» Problem
Go over the entries and report the lines where the word "test" occurs.

── Available data

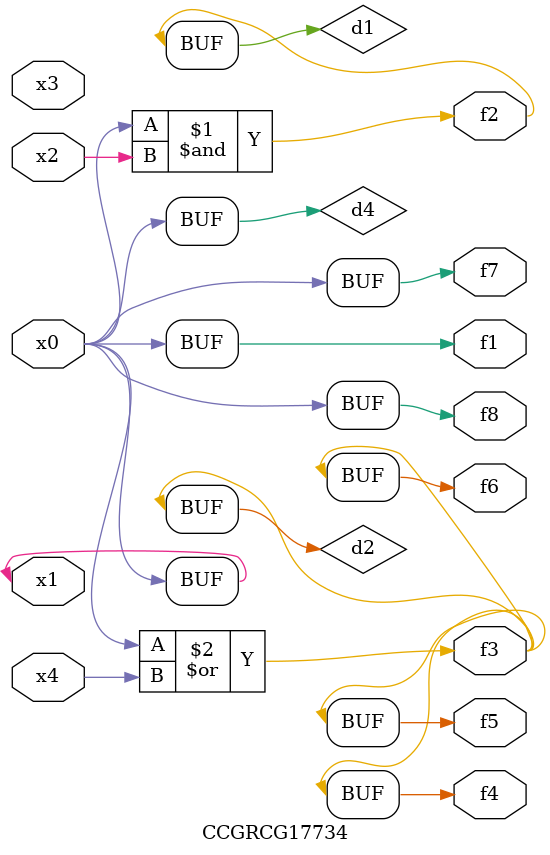
<source format=v>
module CCGRCG17734(
	input x0, x1, x2, x3, x4,
	output f1, f2, f3, f4, f5, f6, f7, f8
);

	wire d1, d2, d3, d4;

	and (d1, x0, x2);
	or (d2, x0, x4);
	nand (d3, x0, x2);
	buf (d4, x0, x1);
	assign f1 = d4;
	assign f2 = d1;
	assign f3 = d2;
	assign f4 = d2;
	assign f5 = d2;
	assign f6 = d2;
	assign f7 = d4;
	assign f8 = d4;
endmodule

</source>
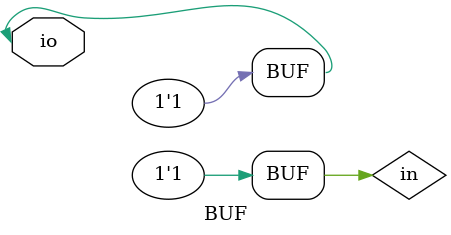
<source format=sv>
`timescale 1ns/1ns
module test;
    reg in;
    wire io;
    buf (io, 1'b0);
    SUB I0(io);

    initial begin
        $sdf_annotate("test.sdf");
    end
    always @(io) begin
        $display($realtime, " io=%b", io);
    end
endmodule

`celldefine
module SUB(io);
    inout io;
    BUF I0(io);
    always @(io) begin
        $display($realtime, "test.I0.io=%b", io);
    end
endmodule

module BUF(io);
    inout io;
    reg in;
    assign io = in;
    initial begin
        in = 0;
        #100;
        in = 1;
        // #100;
        // in = 1'bz;
        // #100;
        // in = 1'bx;
    end
    always @(io) begin
        $display($realtime, "test.I0.I0.io=%b", io);
    end
endmodule
`endcelldefine
</source>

────

» Response for this exercise
module test;
        $sdf_annotate("test.sdf");
        $display($realtime, "test.I0.io=%b", io);
        $display($realtime, "test.I0.I0.io=%b", io);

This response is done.